Your goal> What you produce should be an exact transcription of the data, minus any pictures.

*** Data ***

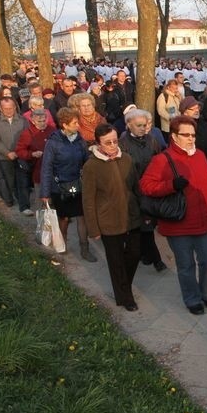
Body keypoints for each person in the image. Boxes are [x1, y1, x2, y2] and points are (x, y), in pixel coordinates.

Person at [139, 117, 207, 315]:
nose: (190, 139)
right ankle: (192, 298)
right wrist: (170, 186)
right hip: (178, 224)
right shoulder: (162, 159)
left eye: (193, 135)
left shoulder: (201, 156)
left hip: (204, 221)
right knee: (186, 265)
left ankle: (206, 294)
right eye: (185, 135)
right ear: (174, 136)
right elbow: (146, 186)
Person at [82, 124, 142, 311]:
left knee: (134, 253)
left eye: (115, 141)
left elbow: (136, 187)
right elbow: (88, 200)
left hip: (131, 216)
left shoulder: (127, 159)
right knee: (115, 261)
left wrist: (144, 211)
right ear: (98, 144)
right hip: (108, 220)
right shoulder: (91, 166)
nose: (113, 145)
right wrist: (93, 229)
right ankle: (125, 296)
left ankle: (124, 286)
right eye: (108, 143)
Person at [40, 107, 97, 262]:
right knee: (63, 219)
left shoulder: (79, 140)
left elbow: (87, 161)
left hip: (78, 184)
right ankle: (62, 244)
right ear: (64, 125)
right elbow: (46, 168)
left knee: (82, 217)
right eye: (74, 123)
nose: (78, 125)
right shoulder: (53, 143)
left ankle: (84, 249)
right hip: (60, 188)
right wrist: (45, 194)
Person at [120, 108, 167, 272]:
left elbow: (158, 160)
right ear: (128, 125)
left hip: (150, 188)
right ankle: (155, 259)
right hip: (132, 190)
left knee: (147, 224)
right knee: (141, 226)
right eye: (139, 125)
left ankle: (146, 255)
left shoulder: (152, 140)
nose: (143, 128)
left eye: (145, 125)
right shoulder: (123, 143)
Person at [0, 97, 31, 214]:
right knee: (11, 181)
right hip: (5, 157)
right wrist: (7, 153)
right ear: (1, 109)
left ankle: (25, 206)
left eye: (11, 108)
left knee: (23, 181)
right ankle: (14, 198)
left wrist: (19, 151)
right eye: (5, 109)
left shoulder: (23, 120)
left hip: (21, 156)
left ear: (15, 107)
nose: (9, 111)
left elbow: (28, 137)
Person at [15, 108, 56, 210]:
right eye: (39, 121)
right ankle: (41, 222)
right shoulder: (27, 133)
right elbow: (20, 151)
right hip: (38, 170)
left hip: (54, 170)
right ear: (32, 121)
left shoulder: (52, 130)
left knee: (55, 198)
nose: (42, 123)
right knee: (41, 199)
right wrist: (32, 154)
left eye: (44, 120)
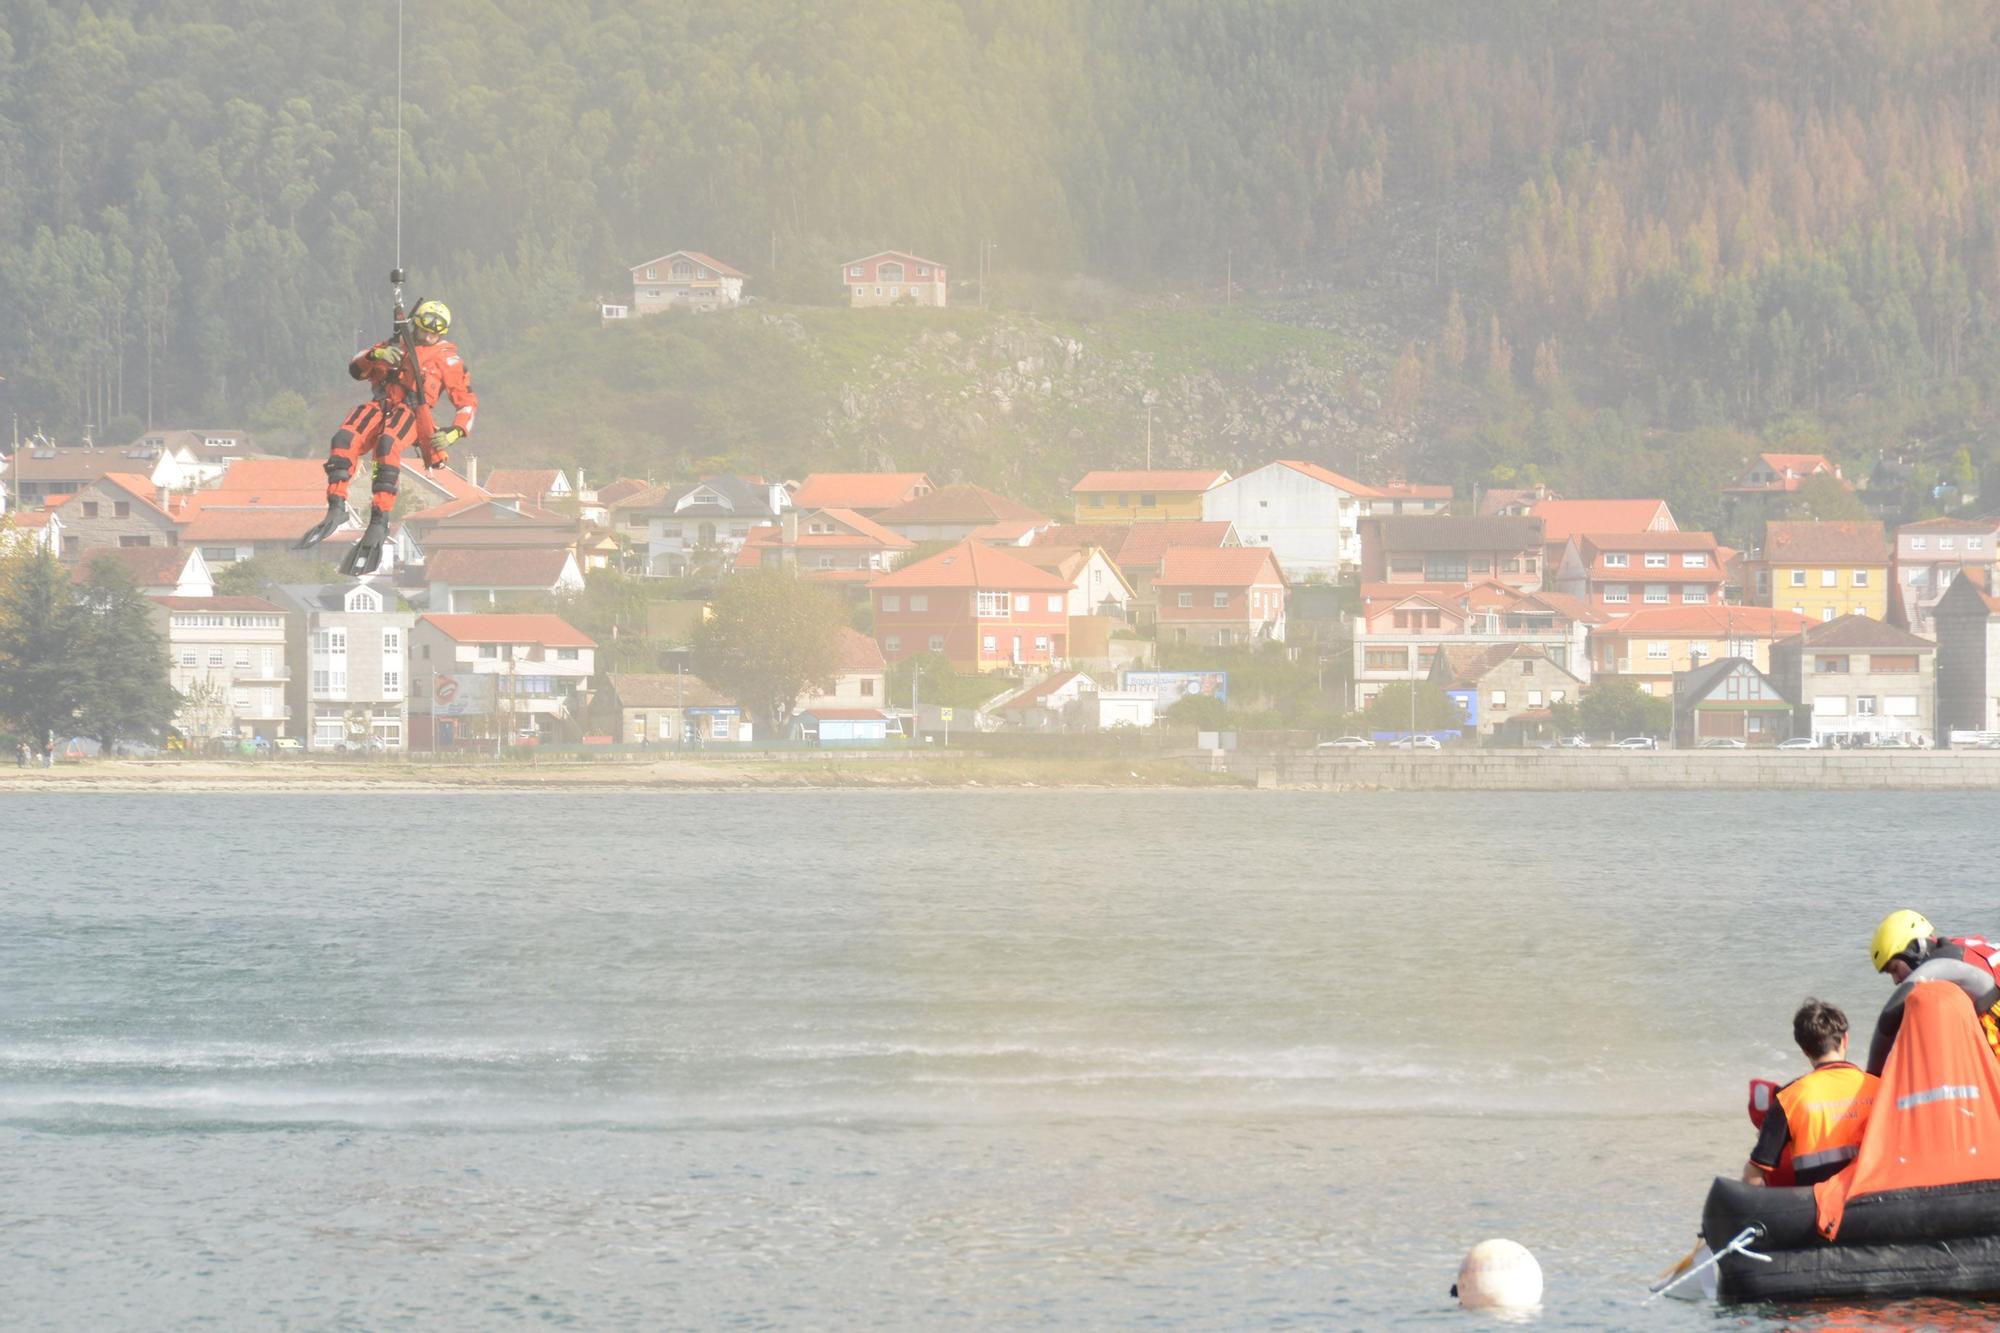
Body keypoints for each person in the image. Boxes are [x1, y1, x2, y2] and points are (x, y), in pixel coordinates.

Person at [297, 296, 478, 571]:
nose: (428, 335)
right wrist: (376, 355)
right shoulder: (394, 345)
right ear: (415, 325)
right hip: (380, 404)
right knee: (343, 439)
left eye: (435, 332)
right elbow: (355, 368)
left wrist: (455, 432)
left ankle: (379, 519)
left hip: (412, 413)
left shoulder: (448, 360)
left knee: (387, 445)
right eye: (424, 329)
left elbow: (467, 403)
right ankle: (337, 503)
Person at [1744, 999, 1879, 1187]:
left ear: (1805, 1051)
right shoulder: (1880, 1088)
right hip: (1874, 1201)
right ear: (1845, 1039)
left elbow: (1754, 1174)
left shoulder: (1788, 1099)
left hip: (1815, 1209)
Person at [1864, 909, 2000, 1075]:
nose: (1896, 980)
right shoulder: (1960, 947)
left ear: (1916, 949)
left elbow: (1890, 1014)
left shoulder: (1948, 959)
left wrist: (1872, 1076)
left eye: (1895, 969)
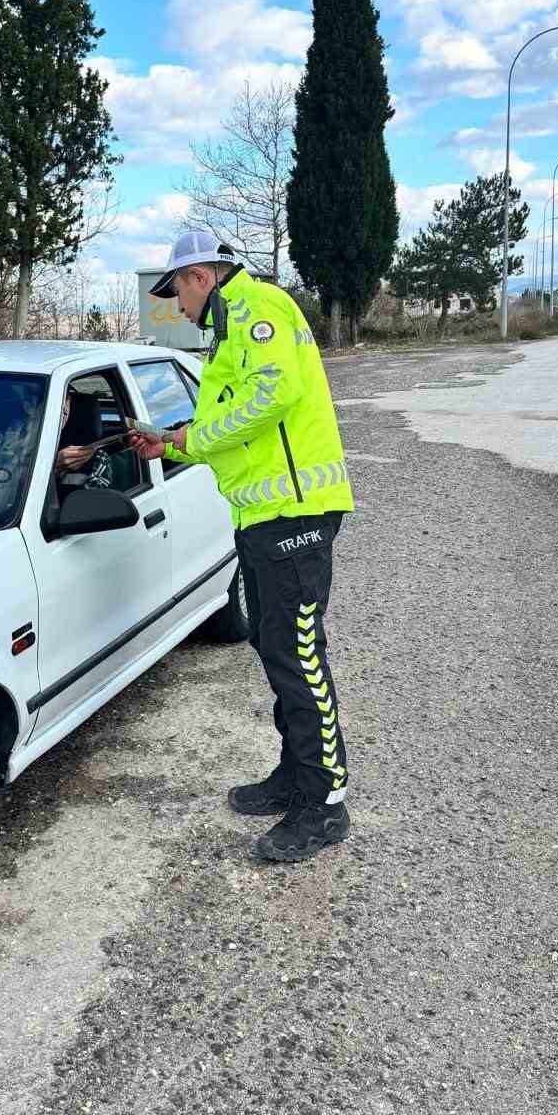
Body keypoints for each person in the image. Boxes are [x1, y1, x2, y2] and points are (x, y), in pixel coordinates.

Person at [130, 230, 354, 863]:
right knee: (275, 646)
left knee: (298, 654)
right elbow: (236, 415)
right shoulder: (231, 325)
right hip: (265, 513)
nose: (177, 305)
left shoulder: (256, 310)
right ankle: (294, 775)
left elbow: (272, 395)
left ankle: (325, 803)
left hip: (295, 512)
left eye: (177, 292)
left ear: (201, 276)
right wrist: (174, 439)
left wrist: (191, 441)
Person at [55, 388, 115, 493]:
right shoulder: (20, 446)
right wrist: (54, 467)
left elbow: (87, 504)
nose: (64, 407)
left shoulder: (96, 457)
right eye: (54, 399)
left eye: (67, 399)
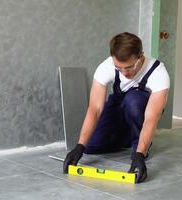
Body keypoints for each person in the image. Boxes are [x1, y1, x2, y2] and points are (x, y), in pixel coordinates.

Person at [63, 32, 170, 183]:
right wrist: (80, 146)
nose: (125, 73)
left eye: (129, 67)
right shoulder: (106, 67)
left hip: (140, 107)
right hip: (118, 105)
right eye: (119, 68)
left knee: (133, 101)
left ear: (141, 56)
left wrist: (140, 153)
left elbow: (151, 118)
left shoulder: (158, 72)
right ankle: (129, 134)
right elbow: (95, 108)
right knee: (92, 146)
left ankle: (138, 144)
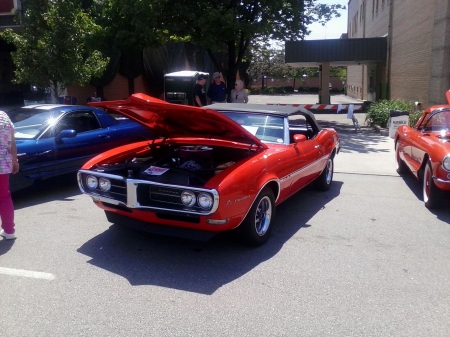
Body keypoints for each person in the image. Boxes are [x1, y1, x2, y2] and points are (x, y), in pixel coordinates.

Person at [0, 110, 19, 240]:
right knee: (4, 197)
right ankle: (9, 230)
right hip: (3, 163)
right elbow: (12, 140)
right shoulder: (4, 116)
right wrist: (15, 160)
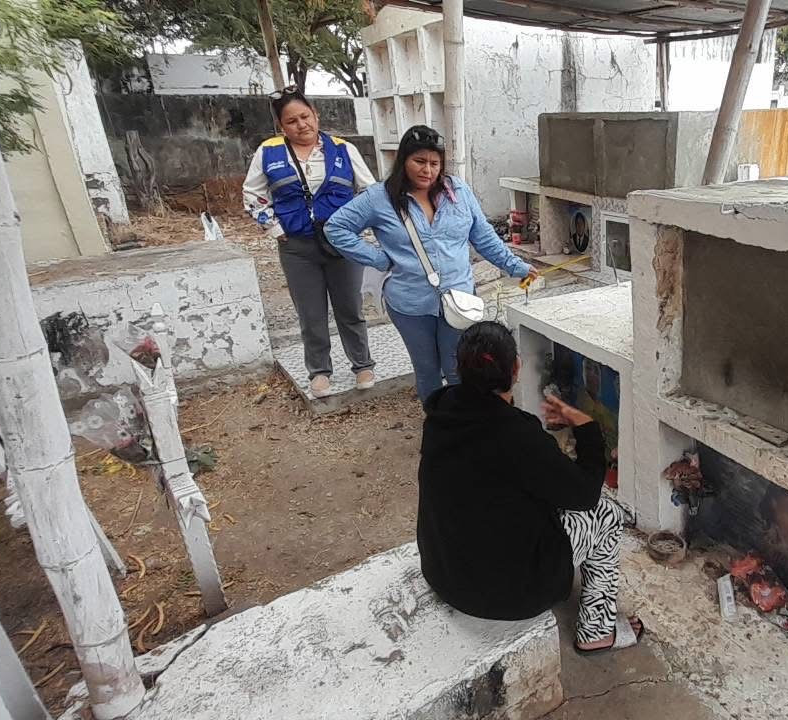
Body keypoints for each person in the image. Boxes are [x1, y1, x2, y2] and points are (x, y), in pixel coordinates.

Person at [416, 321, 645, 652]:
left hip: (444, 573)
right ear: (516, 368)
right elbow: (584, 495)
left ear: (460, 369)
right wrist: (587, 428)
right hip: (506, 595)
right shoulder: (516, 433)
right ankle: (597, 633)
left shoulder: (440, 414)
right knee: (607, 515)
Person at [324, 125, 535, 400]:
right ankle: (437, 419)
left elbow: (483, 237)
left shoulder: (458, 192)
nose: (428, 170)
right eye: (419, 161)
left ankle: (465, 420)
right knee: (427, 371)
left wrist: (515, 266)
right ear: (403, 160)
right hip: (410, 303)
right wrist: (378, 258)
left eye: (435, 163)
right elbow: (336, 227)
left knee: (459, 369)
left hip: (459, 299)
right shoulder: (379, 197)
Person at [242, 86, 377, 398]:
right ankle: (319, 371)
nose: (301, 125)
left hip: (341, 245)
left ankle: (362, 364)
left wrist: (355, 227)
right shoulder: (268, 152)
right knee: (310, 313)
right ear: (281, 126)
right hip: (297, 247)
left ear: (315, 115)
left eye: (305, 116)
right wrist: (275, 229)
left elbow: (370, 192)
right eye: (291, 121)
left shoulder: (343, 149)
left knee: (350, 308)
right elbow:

*** End of Data ***

Result of this exercise>
Body keypoints for each person in the image. Boxes are [x1, y1, x2, y2] and points are (x, y), in pixel coordinates.

Person at [139, 117, 207, 315]:
nose: (190, 139)
right ankle: (192, 298)
right wrist: (170, 186)
right hip: (178, 224)
right shoulder: (162, 159)
left eye: (193, 135)
left shoulder: (201, 156)
left hip: (204, 221)
right knee: (186, 265)
left ankle: (206, 294)
right eye: (185, 135)
right ear: (174, 136)
right elbow: (146, 186)
Person at [82, 124, 142, 311]:
left knee: (134, 253)
left eye: (115, 141)
left elbow: (136, 187)
right elbow: (88, 200)
left hip: (131, 216)
left shoulder: (127, 159)
right knee: (115, 261)
left wrist: (144, 211)
right ear: (98, 144)
right hip: (108, 220)
right shoulder: (91, 166)
nose: (113, 145)
right wrist: (93, 229)
right ankle: (125, 296)
left ankle: (124, 286)
right eye: (108, 143)
Person at [40, 107, 97, 262]:
right knee: (63, 219)
left shoulder: (79, 140)
left elbow: (87, 161)
left hip: (78, 184)
right ankle: (62, 244)
right ear: (64, 125)
right elbow: (46, 168)
left knee: (82, 217)
right eye: (74, 123)
nose: (78, 125)
right shoulder: (53, 143)
left ankle: (84, 249)
right hip: (60, 188)
right wrist: (45, 194)
Person at [120, 108, 167, 272]:
left elbow: (158, 160)
right ear: (128, 125)
left hip: (150, 188)
right ankle: (155, 259)
right hip: (132, 190)
left knee: (147, 224)
right knee: (141, 226)
right eye: (139, 125)
left ankle: (146, 255)
left shoulder: (152, 140)
nose: (143, 128)
left eye: (145, 125)
right shoulder: (123, 143)
Person at [0, 97, 31, 214]:
right knee: (11, 181)
right hip: (5, 157)
right wrist: (7, 153)
right ear: (1, 109)
left ankle: (25, 206)
left eye: (11, 108)
left knee: (23, 181)
right ankle: (14, 198)
left wrist: (19, 151)
right eye: (5, 109)
left shoulder: (23, 120)
left hip: (21, 156)
left ear: (15, 107)
nose: (9, 111)
left elbow: (28, 137)
Person at [15, 108, 56, 210]:
right eye: (39, 121)
right ankle: (41, 222)
right shoulder: (27, 133)
right elbow: (20, 151)
right hip: (38, 170)
left hip: (54, 170)
right ear: (32, 121)
left shoulder: (52, 130)
left knee: (55, 198)
nose: (42, 123)
right knee: (41, 199)
right wrist: (32, 154)
left eye: (44, 120)
Body keypoints for each person in the image. Boxes are [x1, y1, x2, y2] and points are (x, y), in pixel coordinates.

Person at [297, 296, 478, 571]:
nose: (428, 335)
right wrist: (376, 355)
right shoulder: (394, 345)
right ear: (415, 325)
right hip: (380, 404)
right knee: (343, 439)
left eye: (435, 332)
right elbow: (355, 368)
left wrist: (455, 432)
left ankle: (379, 519)
left hip: (412, 413)
left shoulder: (448, 360)
left knee: (387, 445)
right eye: (424, 329)
left elbow: (467, 403)
right ankle: (337, 503)
Person at [1744, 999, 1879, 1187]:
left ear: (1805, 1051)
right shoulder: (1880, 1088)
right hip: (1874, 1201)
right ear: (1845, 1039)
left elbow: (1754, 1174)
left shoulder: (1788, 1099)
left hip: (1815, 1209)
Person at [1864, 909, 2000, 1075]:
nose: (1896, 980)
right shoulder: (1960, 947)
left ear: (1916, 949)
left elbow: (1890, 1014)
left shoulder: (1948, 959)
left wrist: (1872, 1076)
left eye: (1895, 969)
Body keypoints for each person in the image. Boxes are [x1, y1, x2, y2] and points are (x, y), in pixel coordinates.

Person at [130, 230, 354, 863]:
right knee: (275, 646)
left knee: (298, 654)
right elbow: (236, 415)
right shoulder: (231, 325)
right hip: (265, 513)
nose: (177, 305)
left shoulder: (256, 310)
right ankle: (294, 775)
left elbow: (272, 395)
left ankle: (325, 803)
left hip: (295, 512)
left eye: (177, 292)
left ear: (201, 276)
right wrist: (174, 439)
left wrist: (191, 441)
Person at [55, 388, 115, 493]:
right shoulder: (20, 446)
right wrist: (54, 467)
left elbow: (87, 504)
nose: (64, 407)
left shoulder: (96, 457)
right eye: (54, 399)
left eye: (67, 399)
Body keypoints for each person in the image. Boxes are [x1, y1, x2, y2] and points are (x, y), in pixel coordinates.

Person at [63, 32, 170, 183]:
right wrist: (80, 146)
nose: (125, 73)
left eye: (129, 67)
right shoulder: (106, 67)
left hip: (140, 107)
right hip: (118, 105)
right eye: (119, 68)
left knee: (133, 101)
left ear: (141, 56)
left wrist: (140, 153)
left elbow: (151, 118)
left shoulder: (158, 72)
right ankle: (129, 134)
right elbow: (95, 108)
right knee: (92, 146)
left ankle: (138, 144)
Body keypoints for each person in the image. Boxes are [x1, y1, x2, y2] and points are (x, y), in pixel coordinates.

Person at [0, 110, 19, 240]:
right knee: (4, 197)
right ankle: (9, 230)
right hip: (3, 163)
right elbow: (12, 140)
right shoulder: (4, 116)
right wrist: (15, 160)
Body keypoints for each person in the image. Boxes are [x1, y1, x2, y2] and points are (x, y), in pixel coordinates.

Person at [416, 321, 645, 652]:
left hip: (444, 573)
right ear: (516, 368)
right elbow: (584, 495)
left ear: (460, 369)
right wrist: (587, 428)
right hip: (506, 595)
right shoulder: (516, 433)
right ankle: (597, 633)
left shoulder: (440, 414)
right knee: (607, 515)
Person at [324, 125, 535, 400]:
right ankle: (437, 419)
left elbow: (483, 237)
left shoulder: (458, 192)
nose: (428, 170)
right eye: (419, 161)
left ankle: (465, 420)
right knee: (427, 371)
left wrist: (515, 266)
right ear: (403, 160)
right hip: (410, 303)
right wrist: (378, 258)
left eye: (435, 163)
right elbow: (336, 227)
left knee: (459, 369)
left hip: (459, 299)
right shoulder: (379, 197)
Person at [242, 86, 377, 398]:
right ankle: (319, 371)
nose: (301, 125)
left hip: (341, 245)
left ankle: (362, 364)
left wrist: (355, 227)
right shoulder: (268, 152)
right knee: (310, 313)
right ear: (281, 126)
right hip: (297, 247)
left ear: (315, 115)
left eye: (305, 116)
right wrist: (275, 229)
left elbow: (370, 192)
right eye: (291, 121)
left shoulder: (343, 149)
left knee: (350, 308)
right elbow:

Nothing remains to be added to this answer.